start ENTRIES SHOWN

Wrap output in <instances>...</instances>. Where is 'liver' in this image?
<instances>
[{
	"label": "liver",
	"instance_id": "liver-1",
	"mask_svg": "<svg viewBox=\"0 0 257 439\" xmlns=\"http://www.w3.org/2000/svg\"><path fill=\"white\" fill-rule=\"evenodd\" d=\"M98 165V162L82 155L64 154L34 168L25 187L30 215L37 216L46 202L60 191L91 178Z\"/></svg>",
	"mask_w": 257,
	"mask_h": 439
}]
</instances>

end ENTRIES SHOWN

**JOB:**
Print each line of the items above again, character for character, with nothing changed.

**TASK ANSWER:**
Wrap output in <instances>...</instances>. Where is 'liver' in this image?
<instances>
[{
	"label": "liver",
	"instance_id": "liver-1",
	"mask_svg": "<svg viewBox=\"0 0 257 439\" xmlns=\"http://www.w3.org/2000/svg\"><path fill=\"white\" fill-rule=\"evenodd\" d=\"M98 165V162L82 155L64 154L34 168L25 187L30 215L37 216L46 202L60 191L91 178Z\"/></svg>",
	"mask_w": 257,
	"mask_h": 439
}]
</instances>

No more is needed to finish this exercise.